- **Text passage**:
###
Using Ollama on Hyak
Conventional LLM tools require root access for installation on Hyak. To maintain system security and stability, users do not have root or sudo access. Administrative privileges, including external program installations, are reserved for system administrators. To work around this, LLMs can be used via software containers.
What Are Ollama LLMs?
Ollama LLMs are large language models (LLMs) developed by Ollama. LLMs are artificial intelligence systems that understand human language. Ollama LLMs can run locally on your device and do not require constant internet connection to cloud-based servers that other LLMs may require. Because they generally require root access for installation on Hyak, it is reccommended that Ollama LLMs are used through NVIDIA containers. To get started with Ollama on Hyak, you will need to be accustomed with Apptainer and requesting GPU jobs.
Installing Ollama as a Container
You can install Ollama in a container definition file. This example will use the NVIDIA HPC SDK container. The NVIDIA HPC SDK container has Nvidia and Cuda dirvers. Create the definition file with vim
or nano
:
nano ollama.def
Bootstrap: docker
From: nvcr.io/nvidia/nvhpc:24.9-devel-cuda_multi-rockylinux8
%post
# Ollama install
curl -L https://ollama.com/download/ollama-linux-amd64.tgz -o ollama-linux-amd64.tgz
tar -C /usr -xzf ollama-linux-amd64.tgz
In this example, the v.24.9 with RockyLinux8 NVHPC container is used. You may use other versions of NVHPC containers by modifying the From:
line in your definition file. To view other available versions of NVHPC containers, click HERE.
Next, you will want to pull the NVIDIA base container and install Ollama inside of it. You can build the container interactively or as a job submission:
# interactively from checkpoint
salloc --partition=ckpt-all --cpus-per-task=2 --mem=50G --time=8:00:00
apptainer build ollama.sif ollama.def
This container may take some time to build. To save time, you can copy a prebuilt ollama.sif
file in your current directory using the following command:
cp /mmfs1/sw/ollama/ollama.sif .
Depending on the size of the model you wish to run, you may want to request more resources. You can request all available memory with --mem=0
. When requesting multiple GPUs, LLMs may run into issues distributing their memory usage across the GPUs. If the model is configured properly, this should not be an issue. You can request up to 8 GPUs (an entire GPU server). Efficiency will drop when requesting more than 8 GPUs because the GPU cards will be located on different nodes.
Note that the more resources you request may increase the wait times to get your requested resources. It can be useful to convert the salloc
flags above into #SBATCH
directives in a executable bash (sbatch) script along with the commands you want Ollama to execute when anticipated wait times are long. Additional information on requesting a GPU job can be found HERE.
###
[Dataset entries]
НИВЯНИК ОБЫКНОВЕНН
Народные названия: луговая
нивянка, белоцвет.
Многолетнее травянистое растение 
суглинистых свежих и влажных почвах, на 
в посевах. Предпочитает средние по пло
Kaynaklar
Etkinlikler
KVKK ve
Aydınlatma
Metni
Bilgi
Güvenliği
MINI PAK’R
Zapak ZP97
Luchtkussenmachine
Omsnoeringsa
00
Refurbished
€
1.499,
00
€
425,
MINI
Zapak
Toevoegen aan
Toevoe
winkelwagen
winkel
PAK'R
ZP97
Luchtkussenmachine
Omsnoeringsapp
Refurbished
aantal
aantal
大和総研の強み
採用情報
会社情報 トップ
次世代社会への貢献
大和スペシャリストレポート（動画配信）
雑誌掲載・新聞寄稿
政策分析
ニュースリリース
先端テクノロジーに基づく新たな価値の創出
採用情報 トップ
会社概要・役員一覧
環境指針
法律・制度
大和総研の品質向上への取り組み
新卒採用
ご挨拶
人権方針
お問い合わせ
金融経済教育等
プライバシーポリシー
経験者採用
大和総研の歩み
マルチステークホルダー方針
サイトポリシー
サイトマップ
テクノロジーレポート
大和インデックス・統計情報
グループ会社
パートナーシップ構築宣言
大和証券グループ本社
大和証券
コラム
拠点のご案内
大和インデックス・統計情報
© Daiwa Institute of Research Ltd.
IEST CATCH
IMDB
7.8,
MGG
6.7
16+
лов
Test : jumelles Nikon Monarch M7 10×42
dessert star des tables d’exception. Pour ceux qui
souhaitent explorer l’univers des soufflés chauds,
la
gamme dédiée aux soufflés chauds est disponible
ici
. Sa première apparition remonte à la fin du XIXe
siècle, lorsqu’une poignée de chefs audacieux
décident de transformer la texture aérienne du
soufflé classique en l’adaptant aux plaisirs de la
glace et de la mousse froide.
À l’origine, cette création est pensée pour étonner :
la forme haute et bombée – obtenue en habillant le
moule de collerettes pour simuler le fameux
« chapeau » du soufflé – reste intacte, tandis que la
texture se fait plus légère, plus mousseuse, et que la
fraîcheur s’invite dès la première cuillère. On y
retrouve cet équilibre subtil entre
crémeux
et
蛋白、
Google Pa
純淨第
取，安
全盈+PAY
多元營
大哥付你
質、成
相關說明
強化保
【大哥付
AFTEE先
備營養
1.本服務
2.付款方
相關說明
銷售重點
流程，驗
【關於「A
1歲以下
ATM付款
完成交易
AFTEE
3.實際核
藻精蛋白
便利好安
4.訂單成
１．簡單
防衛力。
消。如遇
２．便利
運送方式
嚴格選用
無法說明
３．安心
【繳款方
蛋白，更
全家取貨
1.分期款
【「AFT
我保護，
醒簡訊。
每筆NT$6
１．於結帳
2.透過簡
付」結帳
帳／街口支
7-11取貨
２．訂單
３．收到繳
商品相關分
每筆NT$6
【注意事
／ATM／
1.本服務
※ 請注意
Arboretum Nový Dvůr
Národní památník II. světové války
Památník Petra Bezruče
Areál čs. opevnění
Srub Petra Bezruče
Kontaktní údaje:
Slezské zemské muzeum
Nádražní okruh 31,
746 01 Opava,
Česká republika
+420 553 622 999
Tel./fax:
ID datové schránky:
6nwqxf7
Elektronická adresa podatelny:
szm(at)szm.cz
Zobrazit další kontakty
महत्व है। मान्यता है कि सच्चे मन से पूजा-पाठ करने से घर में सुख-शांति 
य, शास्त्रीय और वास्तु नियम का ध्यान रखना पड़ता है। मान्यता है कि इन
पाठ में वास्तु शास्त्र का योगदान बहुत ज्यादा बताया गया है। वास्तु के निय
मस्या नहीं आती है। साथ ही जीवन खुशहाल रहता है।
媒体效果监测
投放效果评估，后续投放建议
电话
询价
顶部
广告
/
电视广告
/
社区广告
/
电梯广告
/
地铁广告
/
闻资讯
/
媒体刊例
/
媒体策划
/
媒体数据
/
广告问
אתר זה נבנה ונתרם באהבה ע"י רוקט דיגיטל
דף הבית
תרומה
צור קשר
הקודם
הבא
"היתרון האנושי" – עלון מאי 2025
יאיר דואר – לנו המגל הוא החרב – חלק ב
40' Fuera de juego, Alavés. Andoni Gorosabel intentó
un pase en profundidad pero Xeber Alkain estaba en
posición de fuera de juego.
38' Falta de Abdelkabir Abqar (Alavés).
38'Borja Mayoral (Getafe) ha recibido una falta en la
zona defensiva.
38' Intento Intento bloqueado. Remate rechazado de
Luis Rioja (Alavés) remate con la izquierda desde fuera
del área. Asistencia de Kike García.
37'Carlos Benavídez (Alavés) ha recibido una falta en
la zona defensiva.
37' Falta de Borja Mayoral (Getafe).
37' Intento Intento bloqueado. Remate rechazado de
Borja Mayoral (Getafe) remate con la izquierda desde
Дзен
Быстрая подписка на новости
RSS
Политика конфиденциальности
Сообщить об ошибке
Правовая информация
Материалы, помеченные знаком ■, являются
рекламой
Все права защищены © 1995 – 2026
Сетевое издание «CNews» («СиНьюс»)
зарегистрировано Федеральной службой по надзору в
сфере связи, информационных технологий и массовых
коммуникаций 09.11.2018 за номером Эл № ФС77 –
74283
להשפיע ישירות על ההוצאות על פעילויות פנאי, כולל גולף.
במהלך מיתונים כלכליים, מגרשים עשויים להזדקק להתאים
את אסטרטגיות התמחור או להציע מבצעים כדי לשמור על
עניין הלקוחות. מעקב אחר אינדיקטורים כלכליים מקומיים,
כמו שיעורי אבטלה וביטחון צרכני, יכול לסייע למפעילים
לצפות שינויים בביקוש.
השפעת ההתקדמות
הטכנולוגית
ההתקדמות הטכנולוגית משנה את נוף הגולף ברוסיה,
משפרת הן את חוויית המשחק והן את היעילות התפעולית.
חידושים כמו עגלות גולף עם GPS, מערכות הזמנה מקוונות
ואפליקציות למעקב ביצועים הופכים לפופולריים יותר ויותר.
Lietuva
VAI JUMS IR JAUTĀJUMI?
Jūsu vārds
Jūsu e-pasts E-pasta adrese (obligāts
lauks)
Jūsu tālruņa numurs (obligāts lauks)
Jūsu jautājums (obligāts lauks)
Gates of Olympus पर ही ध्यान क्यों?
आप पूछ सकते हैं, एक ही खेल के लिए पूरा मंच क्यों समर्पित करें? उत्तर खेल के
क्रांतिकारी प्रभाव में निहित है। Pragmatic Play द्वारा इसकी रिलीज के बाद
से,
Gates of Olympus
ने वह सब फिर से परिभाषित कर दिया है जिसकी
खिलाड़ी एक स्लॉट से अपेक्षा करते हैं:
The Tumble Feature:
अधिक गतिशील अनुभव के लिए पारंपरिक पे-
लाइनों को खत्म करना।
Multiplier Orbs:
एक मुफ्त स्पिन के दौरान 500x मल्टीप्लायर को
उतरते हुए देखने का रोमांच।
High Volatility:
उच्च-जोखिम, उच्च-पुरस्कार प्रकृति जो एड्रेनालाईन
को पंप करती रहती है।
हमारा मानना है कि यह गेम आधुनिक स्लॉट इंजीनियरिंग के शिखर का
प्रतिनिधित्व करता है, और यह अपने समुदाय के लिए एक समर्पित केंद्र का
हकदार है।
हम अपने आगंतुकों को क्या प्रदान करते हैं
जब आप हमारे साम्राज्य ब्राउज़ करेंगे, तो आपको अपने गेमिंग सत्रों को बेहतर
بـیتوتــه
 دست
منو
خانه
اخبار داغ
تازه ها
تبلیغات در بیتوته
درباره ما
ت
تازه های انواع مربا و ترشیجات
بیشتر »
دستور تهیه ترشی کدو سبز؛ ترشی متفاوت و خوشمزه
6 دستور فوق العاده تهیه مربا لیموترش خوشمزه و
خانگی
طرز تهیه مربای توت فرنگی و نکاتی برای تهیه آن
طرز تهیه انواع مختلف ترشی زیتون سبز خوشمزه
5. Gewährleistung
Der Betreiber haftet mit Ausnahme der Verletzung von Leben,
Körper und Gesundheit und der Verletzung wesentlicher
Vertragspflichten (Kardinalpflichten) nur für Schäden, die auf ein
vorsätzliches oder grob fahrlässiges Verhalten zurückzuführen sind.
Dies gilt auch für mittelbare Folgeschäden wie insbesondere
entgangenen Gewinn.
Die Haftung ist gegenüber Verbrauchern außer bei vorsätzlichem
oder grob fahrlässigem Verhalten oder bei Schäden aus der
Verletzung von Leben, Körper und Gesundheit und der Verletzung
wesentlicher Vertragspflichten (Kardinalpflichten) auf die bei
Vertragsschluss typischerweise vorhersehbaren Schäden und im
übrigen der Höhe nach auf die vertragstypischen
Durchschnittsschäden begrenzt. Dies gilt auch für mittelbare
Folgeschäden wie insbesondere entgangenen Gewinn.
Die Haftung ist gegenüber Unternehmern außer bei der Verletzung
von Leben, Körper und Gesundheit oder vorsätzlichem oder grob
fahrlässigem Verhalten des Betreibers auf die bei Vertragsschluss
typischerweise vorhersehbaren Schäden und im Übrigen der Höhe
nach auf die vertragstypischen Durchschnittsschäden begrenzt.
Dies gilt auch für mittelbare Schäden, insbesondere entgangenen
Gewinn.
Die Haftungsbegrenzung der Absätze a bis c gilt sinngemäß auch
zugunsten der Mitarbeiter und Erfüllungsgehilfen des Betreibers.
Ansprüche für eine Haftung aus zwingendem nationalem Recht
###
- **Explore the material**:
A. According to the guide on using Ollama on Hyak, how many GPUs can you request at most, and what does that amount equal?
B. Pick up the guide on using Ollama on Hyak right after its last sentence and keep writing it.

- **Exercise responses**:
A. Up to 8 GPUs, which is an entire GPU server.

B.
To ensure the container was properly built, start an interactive shell session:
apptainer shell --nv --bind /gscratch/ ollama.sif
The --nv
flag enables GPU support by binding the necessary NVIDIA libraries from the host system. The --bind /gscratch
flag allows containers to access files on the filesystem outside the container. The Apptainer >
prompt should now appear on the command line, indicating that you have sucessfully enerted the container shell. Because you have binded the filesystem, you can change to the containers root directory to find where Ollama was installed with cd /
. You should be able to see an Ollama directory under /usr
. Note that the /usr
directory will also contain files and directories from the host kernal. You can now run Ollama as a background job with the following commands:
# start the ollama server in the background
ollama serve &
# pulling an ollama model
ollama pull llama3.2
# run the pulled model
ollama run llama3.2
By default, pulled Ollama models will save in your home directory in a hidden file named .ollama
. Because your home directory has a 10GB limit, you may get a disk quota error when pulling larger models. Use the following commands to check the storage in your home directory and to list all hidden files:
cd ~ # changing to your home directory
ls -a # lists all hidden files
du -h --max-depth 1 # checks your storage
If the .ollama
directory is large enough, you may run into a disk quota error. You will need to clear out this directory by removing the models
directory and creating a new default directory for ollama storage.
cd .ollama
rm -rf models
It may also be useful to clear out your Apptainer cache:
apptainer cache clear
Next, create a new directory in a location with a larger storage quota (i.e. storage space for your lab):
cd ~
# example path
cd /gscratch/lab-name/my-directory
mkdir ollama
cd ollama
mkdir models # this will be your new storage directory
Next, go back to your home directory and set up a symbolic link to the new models
directory you created:
cd ~
cd .ollama
ln -s /gscratch/lab-name/my-directory/ollama/models models
ls -s
You should see models
highlighted in light blue with an arrow pointing to the path to the new models
directory you created. New ollama models will save here instead of .ollama/models
so your home directory stays under the 10GB limit.